Devo precisare che le mie esibizioni canore erano sempre accuratamente censurate: ad esempio nella canzone che credo si chiamasse "Piccolo chalet" (cito a memoria e quindi non sono sicura che si chiamasse così) c'era una frase che diceva: "prenderemo il tè sorseggiando palpiti e passion". Mia sorella Iane che aveva un notevole senso poetico, l'aveva trasformato in "prenderemo il tè con molto zucchero e limon". La morale e la mia innocenza erano salve. Intanto era giunta la primavera, gli alberi del viale di circonvallazione si erano riempiti di foglie e il portico di via San Felice del vociare dei soldati di cavalleria della vicina caserma.
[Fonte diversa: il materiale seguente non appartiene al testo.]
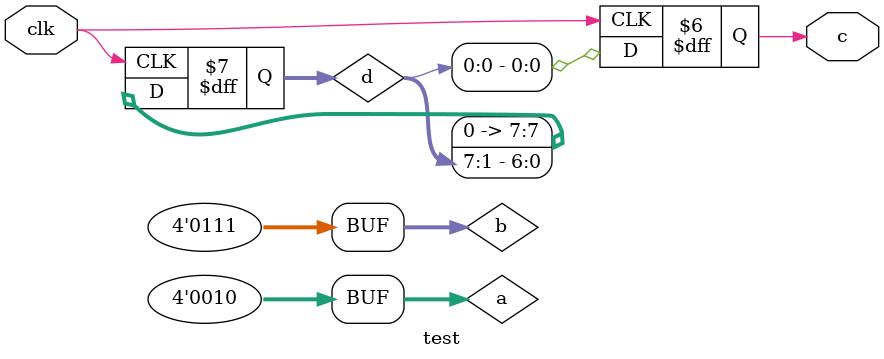
<source format=v>
`timescale 1ns / 1ps
module test(input clk, output reg c);
reg [3:0]a=4'b0010;
reg [3:0]b=4'b0111;
reg [7:0]d=8'b11100011;

always@(posedge clk)
begin 
	c=d[0];
	d=d>>1;
end
endmodule

</source>
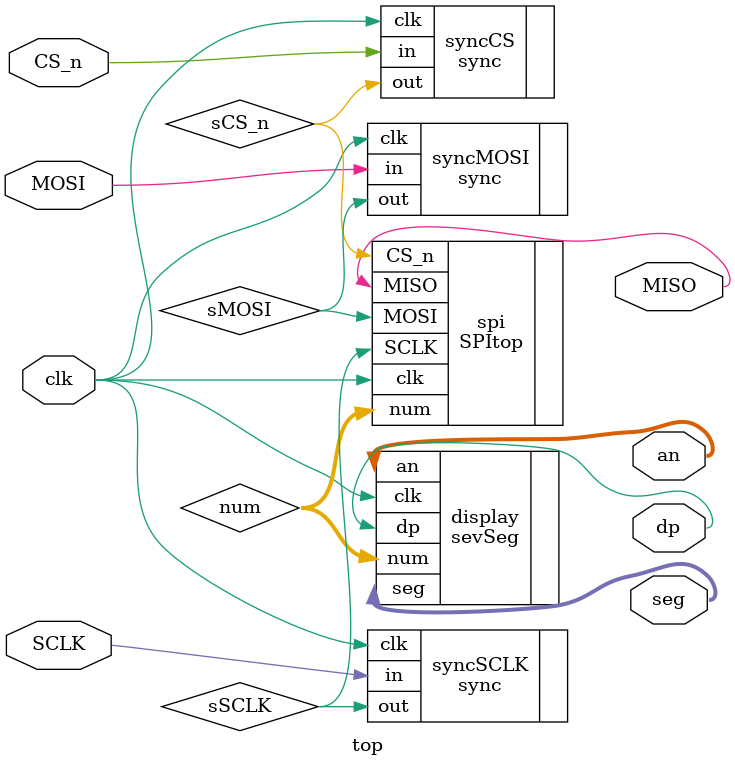
<source format=sv>
`timescale 1ns / 1ps


module top(
    input clk,
    input CS_n,
    input SCLK,
    input MOSI,
    output MISO,
    output [6:0] seg,
    output dp,
    output [3:0] an
    );

	logic [7:0] num;
	logic sCS_n, sSCLK, sMOSI;

	// Input synchronizer
	sync syncCS (
		.clk(clk),
		.in(CS_n),
		.out(sCS_n)
	);
	sync syncSCLK (
		.clk(clk),
		.in(SCLK),
		.out(sSCLK)
	);
	sync syncMOSI (
		.clk(clk),
		.in(MOSI),
		.out(sMOSI)
	);



	SPItop spi (
		.clk(clk),
		.CS_n(sCS_n),
		.SCLK(sSCLK),
		.MOSI(sMOSI),
		.MISO(MISO),
		.num(num)
	);

	// 7-segment display decoder
	sevSeg display (
		.clk(clk),
		.num(num),
		.seg(seg),
		.dp(dp),
		.an(an)
	);

endmodule

</source>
Affacciate alla finestra del nostro quarto piano li sentivamo parlare e, per via del loro intercalare meridionale, li avevamo soprannominati "mannagge". Povere “mannagge”, di lì a poco in Russia avrebbero avuto modo di morire con dignità e senza un perché.
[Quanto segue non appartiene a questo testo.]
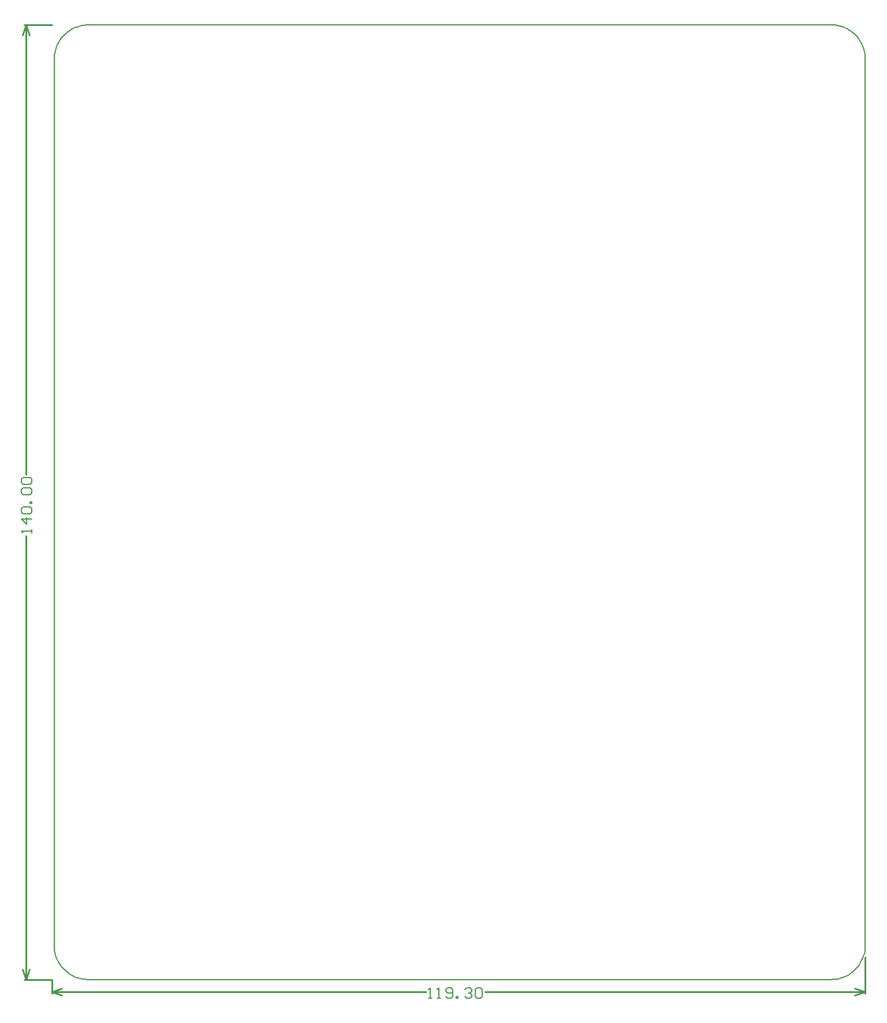
<source format=gbr>
%FSTAX23Y23*%
%MOIN*%
%SFA1B1*%

%IPPOS*%
%ADD93C,0.010000*%
%ADD94C,0.005000*%
%ADD110C,0.006000*%
%LNpms_board_mechanical_1-1*%
%LPD*%
G54D93*
X-00185Y0065D02*
X-00165Y0059D01*
X-00145Y0065*
X-00165Y06102D02*
X-00145Y06042D01*
X-00185D02*
X-00165Y06102D01*
Y0059D02*
Y03154D01*
Y03506D02*
Y06102D01*
X-00175Y0059D02*
X-00015D01*
X-00175Y06102D02*
X-00015D01*
X04621Y00499D02*
X04681Y00519D01*
X04621Y00539D02*
X04681Y00519D01*
X-00015D02*
X00044Y00539D01*
X-00015Y00519D02*
X00044Y00499D01*
X02487Y00519D02*
X04681D01*
X-00015D02*
X02145D01*
X04681Y00509D02*
Y0072D01*
X-00015Y00509D02*
Y0059D01*
G54D94*
X04484Y0059D02*
D01*
X04497Y00591*
X04511Y00592*
X04525Y00594*
X04538Y00598*
X04551Y00602*
X04564Y00607*
X04576Y00613*
X04588Y0062*
X04599Y00628*
X0461Y00636*
X0462Y00645*
X0463Y00655*
X04639Y00666*
X04647Y00677*
X04654Y00688*
X04661Y00701*
X04666Y00713*
X04671Y00726*
X04675Y00739*
X04678Y00753*
X0468Y00766*
X0468Y0078*
X04681Y00787*
Y05905D02*
D01*
X0468Y05919*
X04679Y05932*
X04676Y05946*
X04673Y05959*
X04669Y05972*
X04664Y05985*
X04658Y05997*
X04651Y06009*
X04643Y06021*
X04635Y06032*
X04625Y06042*
X04615Y06051*
X04605Y0606*
X04594Y06068*
X04582Y06075*
X0457Y06082*
X04557Y06088*
X04545Y06092*
X04531Y06096*
X04518Y06099*
X04504Y06101*
X04491Y06102*
X04484Y06102*
X00196D02*
D01*
X00183Y06101*
X00169Y061*
X00155Y06098*
X00142Y06094*
X00129Y0609*
X00116Y06085*
X00104Y06079*
X00092Y06072*
X00081Y06064*
X0007Y06056*
X0006Y06047*
X0005Y06037*
X00041Y06026*
X00033Y06015*
X00026Y06003*
X00019Y05991*
X00014Y05979*
X00009Y05966*
X00005Y05953*
X00002Y05939*
X00001Y05926*
X0Y05912*
X0Y05905*
Y00787D02*
D01*
X0Y00773*
X00001Y0076*
X00004Y00746*
X00007Y00733*
X00011Y0072*
X00017Y00707*
X00023Y00694*
X00029Y00683*
X00037Y00671*
X00046Y0066*
X00055Y0065*
X00065Y00641*
X00075Y00632*
X00086Y00624*
X00098Y00616*
X0011Y0061*
X00123Y00604*
X00136Y006*
X00149Y00596*
X00162Y00593*
X00176Y00591*
X00189Y0059*
X00196Y0059*
X04484*
X00196Y06102D02*
X04484D01*
X04681Y00787D02*
Y05905D01*
X0Y00787D02*
X0Y05905D01*
G54D110*
X-00129Y0317D02*
Y0319D01*
Y0318*
X-00189*
X-00179Y0317*
X-00129Y0325D02*
X-00189D01*
X-00159Y0322*
Y0326*
X-00179Y0328D02*
X-00189Y0329D01*
Y0331*
X-00179Y0332*
X-00139*
X-00129Y0331*
Y0329*
X-00139Y0328*
X-00179*
X-00129Y0334D02*
X-00139D01*
Y0335*
X-00129*
Y0334*
X-00179Y0339D02*
X-00189Y034D01*
Y0342*
X-00179Y0343*
X-00139*
X-00129Y0342*
Y034*
X-00139Y0339*
X-00179*
Y0345D02*
X-00189Y0346D01*
Y0348*
X-00179Y0349*
X-00139*
X-00129Y0348*
Y0346*
X-00139Y0345*
X-00179*
X02161Y00483D02*
X02181D01*
X02171*
Y00543*
X02161Y00533*
X02211Y00483D02*
X02231D01*
X02221*
Y00543*
X02211Y00533*
X02261Y00493D02*
X02271Y00483D01*
X02291*
X02301Y00493*
Y00533*
X02291Y00543*
X02271*
X02261Y00533*
Y00523*
X02271Y00513*
X02301*
X02321Y00483D02*
Y00493D01*
X02331*
Y00483*
X02321*
X02371Y00533D02*
X02381Y00543D01*
X02401*
X02411Y00533*
Y00523*
X02401Y00513*
X02391*
X02401*
X02411Y00503*
Y00493*
X02401Y00483*
X02381*
X02371Y00493*
X02431Y00533D02*
X02441Y00543D01*
X02461*
X02471Y00533*
Y00493*
X02461Y00483*
X02441*
X02431Y00493*
Y00533*
M02*
</source>
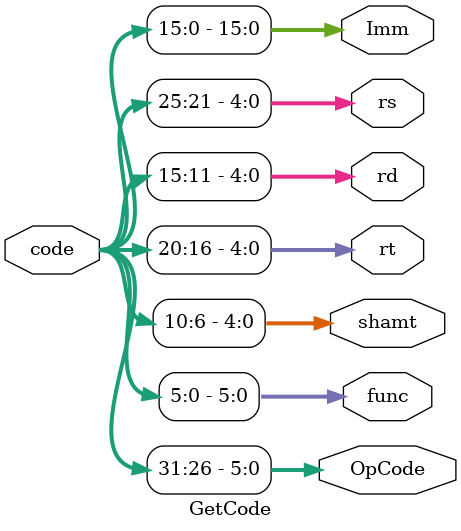
<source format=v>
`timescale 1ns / 1ps


module GetCode(
    input [31:0]code,
    output[5:0]OpCode,func,
    output[4:0]shamt,rt,rd,rs,
    output[15:0]Imm
    );
    

    assign Imm=code[15:0];
    assign func=code[5:0];
    assign shamt=code[10:6];
    assign rd=code[15:11];
    assign rt=code[20:16];
    assign rs=code[25:21];
    assign OpCode=code[31:26];

endmodule

</source>
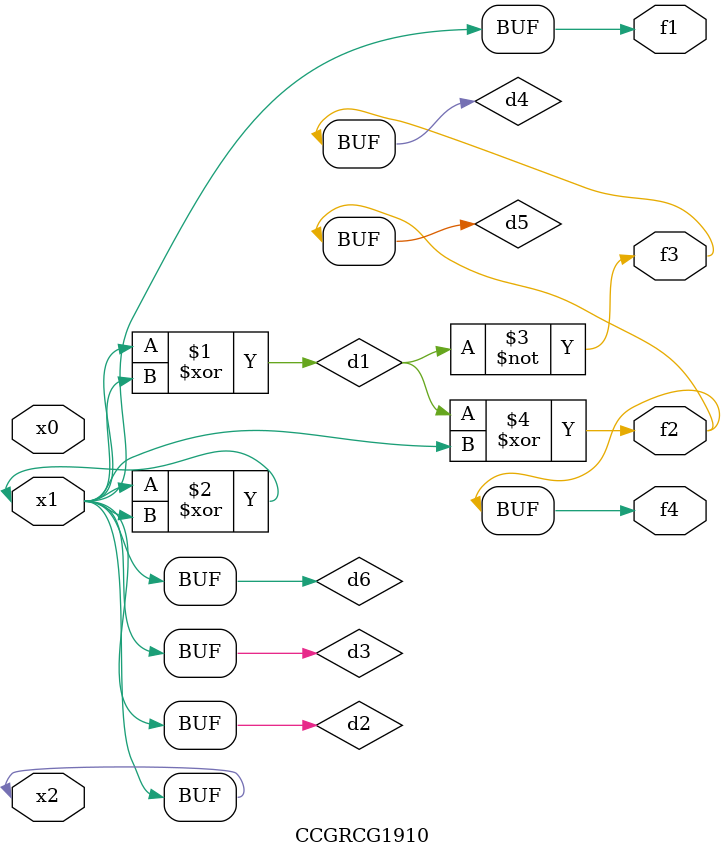
<source format=v>
module CCGRCG1910(
	input x0, x1, x2,
	output f1, f2, f3, f4
);

	wire d1, d2, d3, d4, d5, d6;

	xor (d1, x1, x2);
	buf (d2, x1, x2);
	xor (d3, x1, x2);
	nor (d4, d1);
	xor (d5, d1, d2);
	buf (d6, d2, d3);
	assign f1 = d6;
	assign f2 = d5;
	assign f3 = d4;
	assign f4 = d5;
endmodule

</source>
Le scuole stavano per finire. Iane avrebbe avuto una dignitosa "mezza esenzione", con una buona media del sette. Franca invece, sempre in lotta perdente con l'obbligatorietà della scuola, avrebbe incominciato una lunga serie di permanenze nelle "private" della città. Tornava a casa sempre furiosa contro la compagna Lovato che nascondeva con la mano il compito di matematica, perché la Pascoli, ultima della classe, non potesse copiare i capolavori della prima. Mia sorella aveva la pericolosa tendenza a legarsi con le compagne più discole e questo era già incominciato già a Tripoli, quando mio padre tuonava contro una certa Fagà alla quale si imputava persino la scoliosi di mia sorella che pare stesse per buona parte della mattinata scolastica rivolta malamente verso il banco della compagna dalla quale otteneva anche romanzetti dal contenuto pericoloso. Anche a Bologna aveva fatto una grande amicizia con Sara, che non piaceva per niente a mia madre, per l'uso abbondante di rossetto, per le zeppe di sughero stratosferiche e per i discorsi troppo evoluti per l’epoca.

Mia sorella Annamaria si stava preparando ai primi esami universitari e temeva soprattutto quello terribile di anatomia. Rientrava a casa raccontando storie spaventose della sala anatomica: sangue, ossa, muscoli vari, tutte cose che mi riempivano di sgomento. Francamente facevo fatica a condividere il suo entusiasmo.

Intanto era arrivato giugno e il dieci di quel mese andammo in casa di amici, in un palazzetto di via Marsala dove si era radunata parecchia gente in attesa di un discorso del nostro capo, il Duce. Sento il calore dell'estate incombente, mi rivedo piccola in mezzo a molte persone giovani e meno giovani, tutte in attesa di comunicazioni che sentivamo molto importanti. La voce tonante e autoritaria scandiva il destino di un popolo entusiasta e urlante che solo cinque anni più tardi l'avrebbe giustiziato e avrebbe sancito la fine del regime. Io me ne stavo lì zitta zitta davanti a questi fatti tanto più grandi di me.

"Come ti chiami?" mi chiese un signore.

"Mariù Pascoli detta Mariù", risposi io un po' intimidita, dimenticando di specificare che ero Maria Letizia detta Mariù. Quell'errore, tanto piccolo data la mia età, a me sembrò così gigantesco che ancora adesso lo ricordo e ancora adesso mi sembra più grave di quel che non fosse la dichiarazione di guerra.